Using HPLC various degraded products were analyzed. For Eriochrome Black T degradation products found were Nitrobenzene, 1-amino 2-hydroxyl naphthalene, 4-amino -3- hydroxy benzyl sulfonyl by comparing of retention time and UV-Visible spectrum.

For Methyl Orange degradation products were Para–amino benzyl sodium sulphonate and 4-N,N dimethyl aniline.

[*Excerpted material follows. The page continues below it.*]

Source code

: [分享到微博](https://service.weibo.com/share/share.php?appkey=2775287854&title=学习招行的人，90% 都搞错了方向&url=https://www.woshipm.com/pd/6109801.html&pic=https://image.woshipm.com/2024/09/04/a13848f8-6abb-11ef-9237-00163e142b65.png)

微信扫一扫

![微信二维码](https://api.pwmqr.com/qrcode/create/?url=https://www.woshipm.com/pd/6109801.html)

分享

Our present study demonstrates that this edible mushroom could degrade both the azo dyes with enzymatic systems involved in the decolorization of these dyes in liquid medium. Further study of the mechanism of the degradation of Methyl Orange and Eriochrome Black T with similar structures by this mushroom is underway. So that this macro fungi can be used for the treatment of waste water in textile industries.